Sunday, June 28, 2009

De Rosa Project

A few years ago when I first got into bicycle racing I began searching for the ultimate road racing frame set. My mentor Jacques told me that whenever in Europe I must go see the "House of De Rosa". Ugo De Rosa had hand built bicycles for Eddy Merckx and was considered the master and a true artist of hand built bicycles.

I was traveling on a cycling/camping trip in Europe soon after and I ventured to the House of De Rosa in outside Milan, Italy. What was interesting at the time, De Rosa was still working out of their original factory which was located at their farm outside Milan. As usual I was totally lost when I got to Milan and after a day of wrangling with Italian, English and French I found the proper road to their home and shop. The thing I will never forget was wandering through the country side and seeing pink roses beautifully painted on a mail box and post. That's when I knew I had reached my destination. The De Rosa family lived on a small farm north of Milan and their shop was actually in a converted barn behind the main house.

On another post I will get deeper in to DeRosa, but I was amazed how easy it was to just walk into their factory and home. Much of what Jacques educated me on started making sense about their passion of building bicycles. The whole family was involved in every aspect of the company. They lived, breathed, ate, drank, building the finest handbuilt bicycles. They were great hosts and welcomed me like I was the most important person to come visit them. Ugo's son Christano spoke good English and explained how they loved seeing cyclists and especially Americans, and rarely did they have visitors which amazed me.

Ugo did most of the talking with Christano translating. He educated me on the differences of their frames, never knocking a competitor but just stating why they did certain things. An example was the use of nickel versus brass on brazing. De Rosas are known for their smooth welds and perfect lines. Each bike is inspected by Ugo himself before it leaves the factory.

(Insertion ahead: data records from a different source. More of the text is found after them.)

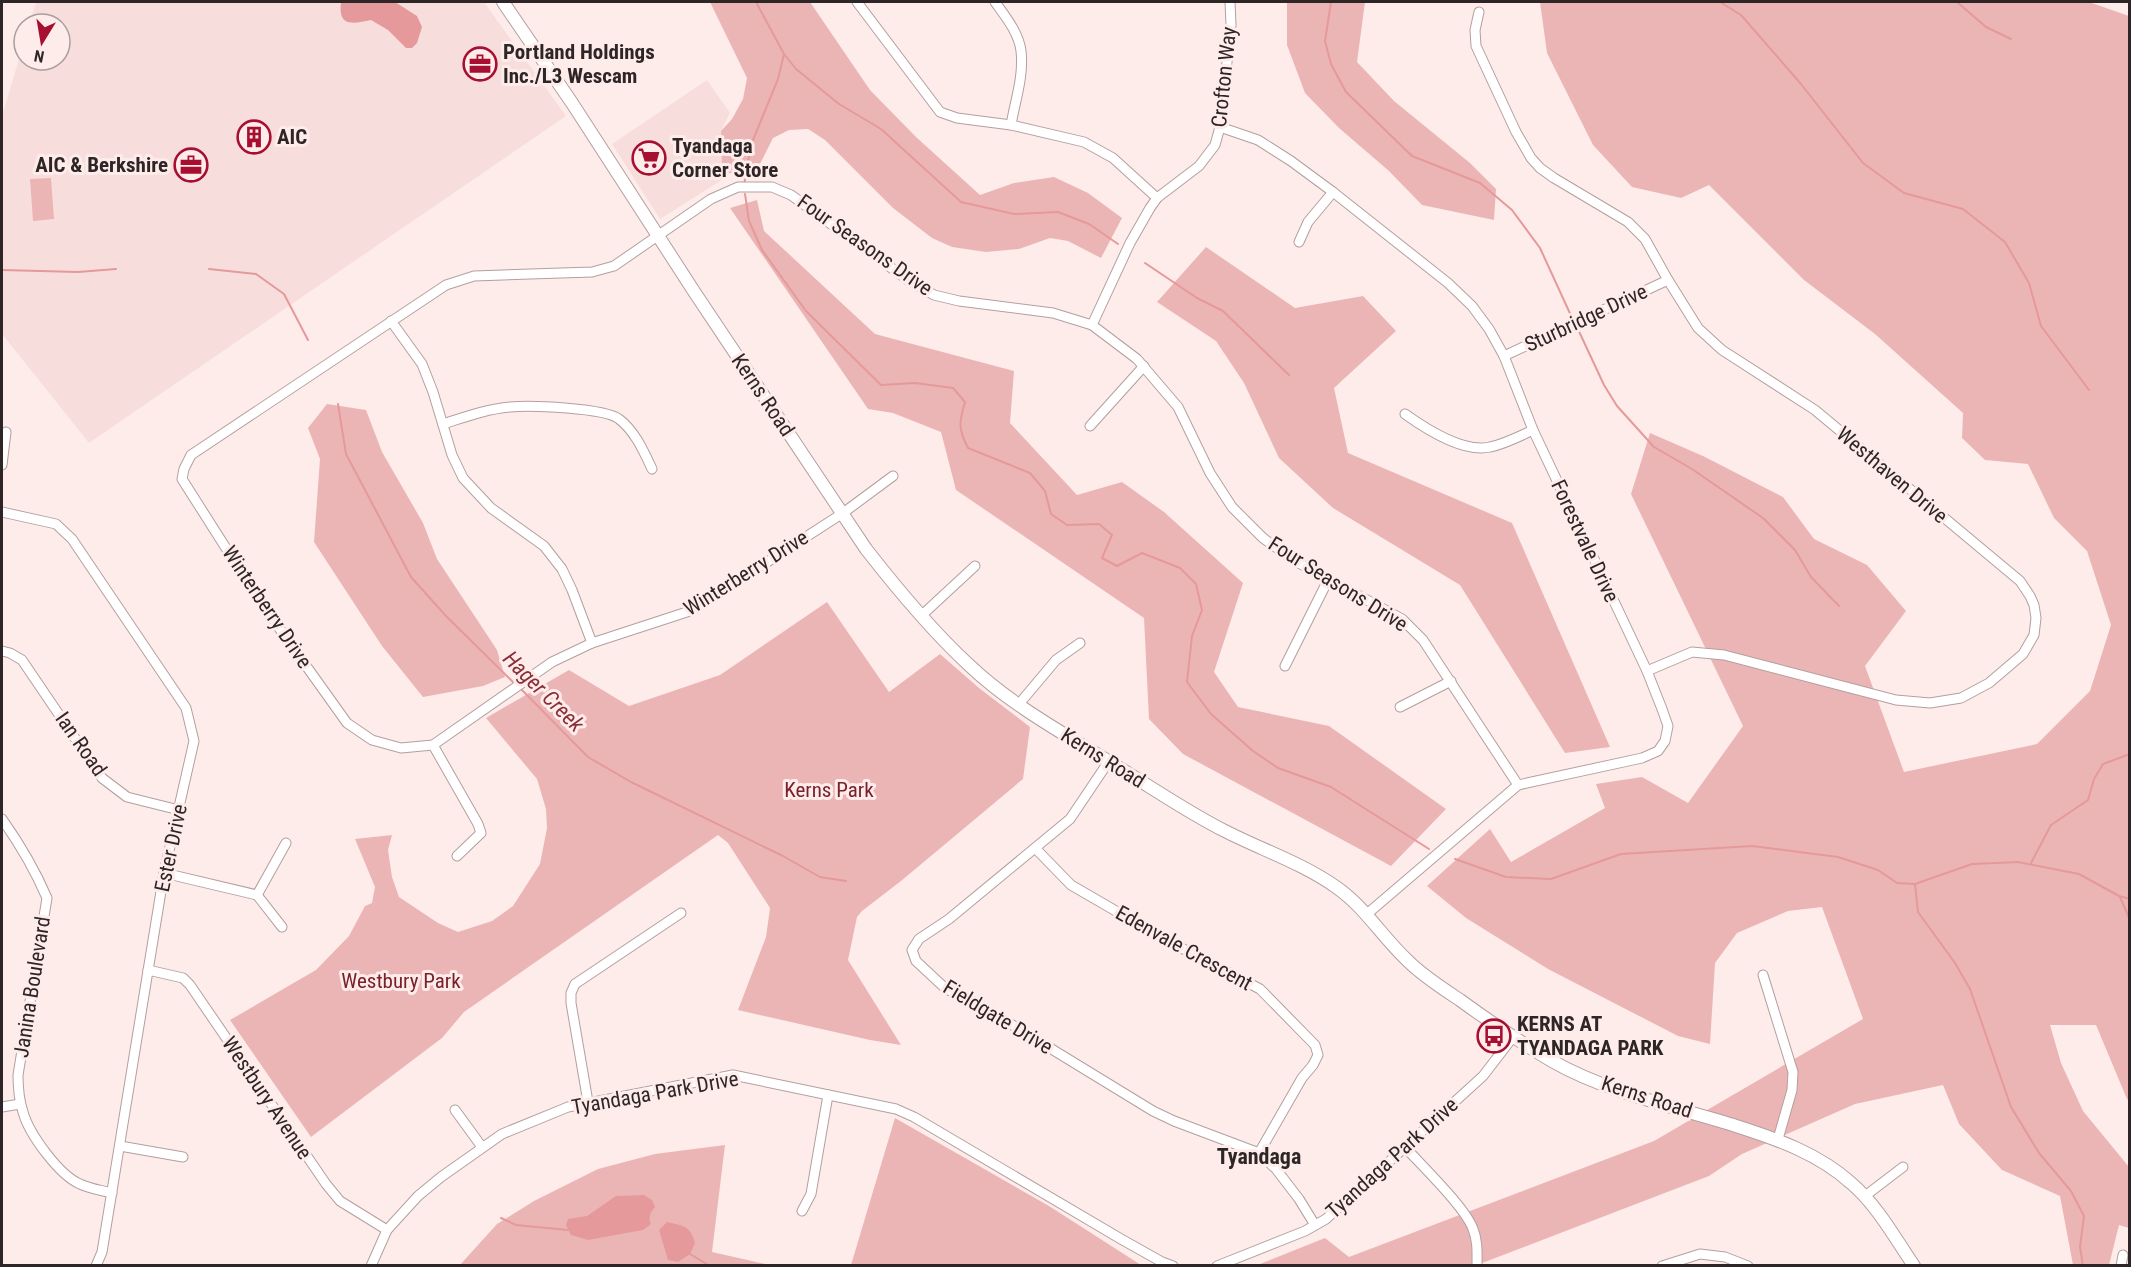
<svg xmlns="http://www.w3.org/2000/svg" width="2131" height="1267" viewBox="0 0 2131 1267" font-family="'Roboto Condensed',sans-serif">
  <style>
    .built { fill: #f7dedd }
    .green { fill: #ecb5b5 }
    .water { fill: #e5999a }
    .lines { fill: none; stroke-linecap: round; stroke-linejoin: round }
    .stream { stroke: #e5999a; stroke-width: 2 }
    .minor-casing { stroke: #b49f9f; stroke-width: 11 }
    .tertiary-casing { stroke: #b49f9f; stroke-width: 14 }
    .minor { stroke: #fff; stroke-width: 9 }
    .tertiary { stroke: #fff; stroke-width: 12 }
    .labels { text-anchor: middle; stroke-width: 6; stroke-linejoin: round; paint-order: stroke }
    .poi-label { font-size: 21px; font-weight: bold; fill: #2e2626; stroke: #feeceb; text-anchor: start }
    .street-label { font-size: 21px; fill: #2e2626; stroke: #feeceb }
    .park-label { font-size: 21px; fill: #79212b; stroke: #feeceb }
    .water-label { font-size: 22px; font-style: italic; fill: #892f38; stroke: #feeceb }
    .neighbourhood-label { font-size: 22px; font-weight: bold; fill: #2e2626; stroke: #feeceb }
  </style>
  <rect width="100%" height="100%" fill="#feeceb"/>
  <!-- built -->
  <g class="built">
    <polygon points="38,2 484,2 566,116 89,443 2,334 2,116 24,42 24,60 60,60 60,24 29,24 36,3"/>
    <polygon points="707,80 730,113 721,131 722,180 660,219 612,144"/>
  </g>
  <!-- green -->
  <g class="green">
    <polygon points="710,2 810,2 870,90 916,137 980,195 1014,183 1054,177 1088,193 1122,218 1101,258 1068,241 1050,238 1019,249 986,252 952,247 932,238 893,208 825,140 808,129 789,130 773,138 757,170 722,174 721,131 732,119 743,99 747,78"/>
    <polygon points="1287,2 1365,2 1357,62 1394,101 1470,163 1496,189 1494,220 1422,205 1389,171 1339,128 1305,93 1287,45"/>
    <polygon points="1540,2 2089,2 2129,16 2129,1101 2127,1099 2096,1025 2050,1025 2061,1063 2083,1111 2129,1167 2129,1228 2119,1225 2109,1265 2073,1265 2060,1196 2002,1170 1959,1124 1943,1085 1855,1104 1742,1154 1709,1176 1477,1265 1255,1266 1325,1238 1349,1257 1654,1141 1863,1019 1822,907 1788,911 1737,933 1715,963 1710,1044 1678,1036 1548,969 1466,918 1427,886 1490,829 1511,862 1605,808 1596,784 1642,777 1688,803 1743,726 1631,494 1650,433 1703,456 1783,497 1814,539 1867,565 1906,611 1865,666 1904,772 2037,744 2090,691 2111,625 2087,551 2054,518 2028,464 1985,460 1962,438 1963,413 1875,334 1804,280 1709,185 1681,198 1632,187 1593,145 1547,53"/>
    <polygon points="51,178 54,219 33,221 30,179"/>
    <polygon points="757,200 764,231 875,334 1014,371 1010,423 1077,495 1122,482 1164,512 1243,583 1214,672 1238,707 1329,726 1446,809 1391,866 1183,754 1149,719 1144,618 956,490 941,432 893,413 868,409 730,208"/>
    <polygon points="1206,247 1295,308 1363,296 1396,331 1334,388 1348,453 1512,523 1610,747 1565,753 1460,585 1333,508 1279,458 1244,383 1216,341 1157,302"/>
    <polygon points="327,404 366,410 382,452 423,523 437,559 497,650 505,677 483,686 423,697 382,646 314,542 320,459 308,428"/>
    <polygon points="827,602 889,692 940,654 979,688 1030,727 1023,779 901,881 862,911 857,917 848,960 901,1045 870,1040 738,1010 766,937 770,908 728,843 718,835 464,1012 442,1038 311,1137 230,1020 316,970 349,936 365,906 372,903 375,887 355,839 392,835 388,850 392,877 399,897 438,923 458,932 492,921 513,906 540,864 547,828 546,809 537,779 486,718 569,670 629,706 720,675"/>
    <polygon points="895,1118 1049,1206 1141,1265 851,1265"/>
    <polygon points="725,1145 712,1252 770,1265 459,1266 497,1224 534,1201 598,1169 655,1154"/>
  </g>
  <!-- water -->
  <g class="water">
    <path d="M341 2H395L417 16 422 27 417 43 412 48H406L388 30 371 20C352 24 338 27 341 2Z"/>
    <path d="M644 1195 652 1200 655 1207C650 1213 648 1217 651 1224L643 1230 588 1240 571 1235 566 1225 568 1219 587 1216 616 1196Z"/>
    <path d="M667 1222C684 1226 690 1225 695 1243L690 1254 678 1262 668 1260 659 1230Z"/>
  </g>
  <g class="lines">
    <!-- stream -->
    <g class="stream">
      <polyline points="756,2 784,54 796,69 839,104 881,129 961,202 1014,214 1058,212 1089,224 1118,244"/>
      <polyline points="1331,2 1325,41 1331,64 1346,92 1412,156 1480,183 1512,210 1540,248 1573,320"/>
      <polyline points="1720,2 1741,15 1801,84 1863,163 1904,193 1963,209 2005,242 2029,283 2041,326 2089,390"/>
      <polyline points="1957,2 1986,27 2011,39"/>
      <polyline points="744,185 751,145 778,79 784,54"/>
      <path d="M745 194 749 221 762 250 806 311 881 385 915 383 953 388 965 402C959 422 958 429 968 448L1030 473 1045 491 1051 514 1067 525 1099 524 1112 535 1102 558 1117 566 1142 553 1180 568 1196 584 1202 610 1192 636 1187 682 1211 714 1253 751 1278 768 1331 787 1429 849"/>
      <polyline points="1145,263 1197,298 1223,311 1289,375"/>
      <polyline points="209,269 256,274 284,294 308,340"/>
      <polyline points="2,270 78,272 116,269"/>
      <polyline points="1576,325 1604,385 1617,406 1654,447 1692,469 1763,518 1795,550 1811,577 1839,606"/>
      <polyline points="338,404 346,454 411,577 446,616 515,684"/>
      <polyline points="520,688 588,757 631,782 783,856 820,877 846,881"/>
      <polyline points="1455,859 1506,877 1551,879 1621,854 1752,846 1838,857 1878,870 1897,883 1915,884 1972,864 2018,862 2079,874 2119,896 2130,899"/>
      <polyline points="2031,863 2051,825 2088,800 2094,779 2103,764 2130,754"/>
      <polyline points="1915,884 1918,912 1955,963 1970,989 2011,1107 2039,1153 2071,1191 2084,1216 2080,1247 2083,1266"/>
      <polyline points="2120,897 2130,920"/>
      <polyline points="501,1218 516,1225 568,1230"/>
      <polyline points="690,1254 710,1266"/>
    </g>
    <!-- minor casing -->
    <g class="minor-casing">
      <g id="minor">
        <polyline points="857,2 940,112 957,118 1011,125 1084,142 1113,158 1157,198"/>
        <path d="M995 2C1005 16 1019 33 1021 51 1024 76 1015 101 1011 125"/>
        <polyline points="1479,12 1475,30 1476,46 1516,132 1531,158 1540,168 1554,178 1628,222 1645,239 1668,280 1698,328 1722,350 1815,410 2020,581 2030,596 2034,605 2036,618 2034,635 2023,654 1989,683 1961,698 1930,703 1896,700 1724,655 1692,652 1647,671"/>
        <polyline points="1220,127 1258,140 1291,161 1333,192 1448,283 1472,306 1489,329 1504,356 1533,430 1647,671 1662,709 1668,726 1665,741 1658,751 1642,758 1518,785 1367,914"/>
        <polyline points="1299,242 1308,222 1333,192"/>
        <polyline points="391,321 422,364 433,392 452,455 463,478 491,508 544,546 562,569 572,590 592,643"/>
        <polyline points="1092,325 1130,243 1150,208 1157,198 1199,166 1215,145 1220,127 1231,25 1230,2"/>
        <polyline points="1504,356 1668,280"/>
        <path d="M1405 414C1426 429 1464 453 1490 447 1505 444 1520 436 1533 430"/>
        <path d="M443 424C465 417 487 409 510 407 531 405 605 408 619 419 635 431 644 452 652 469"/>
        <polyline points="1090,426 1144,366"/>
        <polyline points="2,465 6,432"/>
        <polyline points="893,476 843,513 693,610 592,643 552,662 433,745 401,748 372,740 347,723 259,600 182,479 184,469 191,455 446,285 474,276 592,272 614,266 711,199 738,187 772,187 791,195 908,280 934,295 959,301 1053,313 1092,325 1137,359 1178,407 1210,473 1232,507 1263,538 1295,561 1402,619 1423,640 1518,785"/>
        <polyline points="2,512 56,524 72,539 186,708 194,741 164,873 102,1252 96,1266"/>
        <polyline points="921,616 975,566"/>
        <polyline points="2,651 10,653 22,660 102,778 127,797 179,810"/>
        <polyline points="1285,666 1328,580"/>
        <polyline points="1019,704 1056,660 1080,643"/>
        <polyline points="1400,707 1451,681"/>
        <polyline points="433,745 478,824 481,833 457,856"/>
        <polyline points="1109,761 1070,819 949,919 919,939 912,950 916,961 946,989 973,1001 1153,1111 1174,1121 1259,1153 1276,1169 1299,1199 1315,1225"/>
        <path d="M2 819C19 843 35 870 47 898L18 1075C18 1088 19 1100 23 1112 29 1134 59 1175 80 1184 90 1189 101 1190 112 1193"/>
        <polyline points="1035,848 1071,885 1166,940 1260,989 1315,1045 1318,1055 1313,1065 1302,1078 1259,1153"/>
        <polyline points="164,873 257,895 282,927"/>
        <polyline points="257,895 286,843"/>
        <polyline points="148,970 183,978 190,985 326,1184 340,1201 387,1230"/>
        <polyline points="1763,975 1793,1072 1792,1090 1778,1139"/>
        <polyline points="588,1102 571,1003 571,993 575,984 681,913"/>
        <polyline points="2,1107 20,1104"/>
        <polyline points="455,1110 482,1147"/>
        <polyline points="120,1146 183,1157"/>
        <path d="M1405 1147C1422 1166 1465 1207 1473 1229 1478 1241 1477 1253 1477 1266"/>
        <polyline points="1865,1196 1903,1167"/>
        <polyline points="802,1211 811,1194 828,1095"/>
        <polyline points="371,1266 387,1230 418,1196 441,1177 502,1134 568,1107 733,1075 896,1109 914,1117 1121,1239 1162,1262 1173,1266"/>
        <polyline points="1217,1266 1305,1231 1326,1219 1483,1076 1513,1037"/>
        <polyline points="1662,1266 1700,1254 1725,1257 1748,1266"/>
        <polyline points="2121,1266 2123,1255"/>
      </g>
    </g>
    <!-- tertiary casing -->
    <g class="tertiary-casing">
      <path id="tertiary" d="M503 2 572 103 695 293 866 549C898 590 931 630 969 665 1010 704 1061 732 1108 761 1147 784 1185 811 1225 831 1262 850 1302 863 1336 887 1365 907 1382 937 1408 961 1423 976 1442 988 1460 1000 1490 1022 1520 1042 1552 1061 1604 1091 1678 1108 1736 1126 1777 1139 1819 1154 1851 1183 1877 1205 1895 1238 1914 1266"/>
    </g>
    <!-- minor -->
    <use href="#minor" class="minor"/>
    <!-- tertiary -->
    <use href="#tertiary" class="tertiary"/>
  </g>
  <!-- icons -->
  <defs>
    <g id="office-ring" transform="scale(1.725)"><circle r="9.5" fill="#feeceb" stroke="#a70f31" stroke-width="1.5"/><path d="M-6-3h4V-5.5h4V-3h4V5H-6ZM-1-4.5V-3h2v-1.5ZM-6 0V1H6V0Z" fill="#a70f31"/></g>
    <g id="building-ring" transform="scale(1.725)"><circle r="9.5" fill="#feeceb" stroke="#a70f31" stroke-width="1.5"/><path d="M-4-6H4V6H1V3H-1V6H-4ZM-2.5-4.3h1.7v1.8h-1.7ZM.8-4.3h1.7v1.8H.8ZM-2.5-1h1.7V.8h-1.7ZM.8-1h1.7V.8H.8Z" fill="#a70f31"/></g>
    <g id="supermarket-ring" transform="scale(1.725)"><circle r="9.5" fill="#feeceb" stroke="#a70f31" stroke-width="1.5"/><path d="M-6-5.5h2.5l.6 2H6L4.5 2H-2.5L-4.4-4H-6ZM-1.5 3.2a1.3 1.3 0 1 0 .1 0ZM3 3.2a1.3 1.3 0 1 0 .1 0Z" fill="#a70f31"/></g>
    <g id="bus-ring" transform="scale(1.725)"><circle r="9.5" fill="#feeceb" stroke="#a70f31" stroke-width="1.5"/><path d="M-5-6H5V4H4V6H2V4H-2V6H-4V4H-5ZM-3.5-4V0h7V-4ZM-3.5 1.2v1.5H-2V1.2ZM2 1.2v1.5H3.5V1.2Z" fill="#a70f31"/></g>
  </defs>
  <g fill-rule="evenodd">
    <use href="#office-ring" x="480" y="64"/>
    <use href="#building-ring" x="254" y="137"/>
    <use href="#supermarket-ring" x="649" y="158"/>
    <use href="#office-ring" x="191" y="165"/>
    <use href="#bus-ring" x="1494" y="1036"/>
  </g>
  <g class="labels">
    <!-- poi labels -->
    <g class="poi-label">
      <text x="503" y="59">Portland Holdings<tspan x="503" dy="24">Inc./L3 Wescam</tspan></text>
      <text x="277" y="144">AIC</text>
      <text x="672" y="153">Tyandaga<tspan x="672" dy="24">Corner Store</tspan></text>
      <text x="168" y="172" text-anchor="end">AIC &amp; Berkshire</text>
      <text x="1517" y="1031">KERNS AT<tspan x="1517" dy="24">TYANDAGA PARK</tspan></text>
    </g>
    <!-- street labels -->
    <g class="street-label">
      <text transform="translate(1224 77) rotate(-84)" y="7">Crofton Way</text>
      <text transform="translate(865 245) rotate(35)" y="7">Four Seasons Drive</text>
      <text transform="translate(1586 318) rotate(-25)" y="7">Sturbridge Drive</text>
      <text transform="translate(763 395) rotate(56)" y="7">Kerns Road</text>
      <text transform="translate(1892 475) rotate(40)" y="7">Westhaven Drive</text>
      <text transform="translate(1585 541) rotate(65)" y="7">Forestvale Drive</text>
      <text transform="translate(746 573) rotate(-32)" y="7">Winterberry Drive</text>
      <text transform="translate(1338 584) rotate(32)" y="7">Four Seasons Drive</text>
      <text transform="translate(267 607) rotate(56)" y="7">Winterberry Drive</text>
      <text transform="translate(81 744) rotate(55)" y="7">Ian Road</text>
      <text transform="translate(1103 758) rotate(32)" y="7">Kerns Road</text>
      <text transform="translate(171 848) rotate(-78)" y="7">Ester Drive</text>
      <text transform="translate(1184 948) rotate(29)" y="7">Edenvale Crescent</text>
      <text transform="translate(32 987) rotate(-81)" y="7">Janina Boulevard</text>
      <text transform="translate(998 1017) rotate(31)" y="7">Fieldgate Drive</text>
      <text transform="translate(655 1093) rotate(-10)" y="7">Tyandaga Park Drive</text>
      <text transform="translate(1647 1097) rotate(18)" y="7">Kerns Road</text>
      <text transform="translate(267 1098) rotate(56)" y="7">Westbury Avenue</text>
      <text transform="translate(1392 1158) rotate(-42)" y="7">Tyandaga Park Drive</text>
    </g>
    <!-- park labels -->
    <g class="park-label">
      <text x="829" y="797">Kerns Park</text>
      <text x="401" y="988">Westbury Park</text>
    </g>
    <!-- water labels -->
    <g class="water-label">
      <text transform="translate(544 691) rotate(45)" y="8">Hager Creek</text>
    </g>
    <!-- neighbourhood labels -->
    <g class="neighbourhood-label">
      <text x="1259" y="1164">Tyandaga</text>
    </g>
  </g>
  <!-- border -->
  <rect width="2131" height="1267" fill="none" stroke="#2e2626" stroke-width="6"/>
  <!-- north arrow -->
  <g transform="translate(42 42) rotate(191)"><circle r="28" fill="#feeceb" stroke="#ab9d9c" stroke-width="1.5"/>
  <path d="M0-4.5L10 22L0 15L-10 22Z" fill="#a70f31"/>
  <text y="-9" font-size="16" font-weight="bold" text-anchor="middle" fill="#2e2626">N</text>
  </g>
</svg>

The whole experience was incredible and one of those things in life which cost nothing but you were educated and experienced something that you could not put a price tag on. Of course I left the factory with my wallet a little lighter. I was measured and had a custom De Rosa Professional built. With their building to such perfection they were of course six weeks behind on building frames, so my frame arrived in the USA two months after my visit.

Below are some before and after pictures of a De Rosa I am currently restoring. The bike originally was a green and white two tone which was common for the bikes, I decided to paint it Molteni orange like the Merckx frames. I am going to restore it with Campagnolo Super Record which would be the correct vintage for the age of the frame. We are fortunate to have a great painter here in town who did a fantastic job. I bought the decals and he did a great job of clear coating them after painting the frame.

The before shot showing the fading green and white, not bad considering the frame is 20 years old. The tubing is Columbus steel, but not SLX. Many of the bikes of that vintage were SL/SP combination which provided superior strength to weight ratio.

The after shot, sporting Molteni orange and vintage decals. The frame spaced 126mm which identifies the age and the fact it was built for probably 6 speed. Note the "Beefy T" fork a De Rosa design trademark.

I will try to post some pictures as the bike comes together. I am trying to keep it as vintage correct as possible.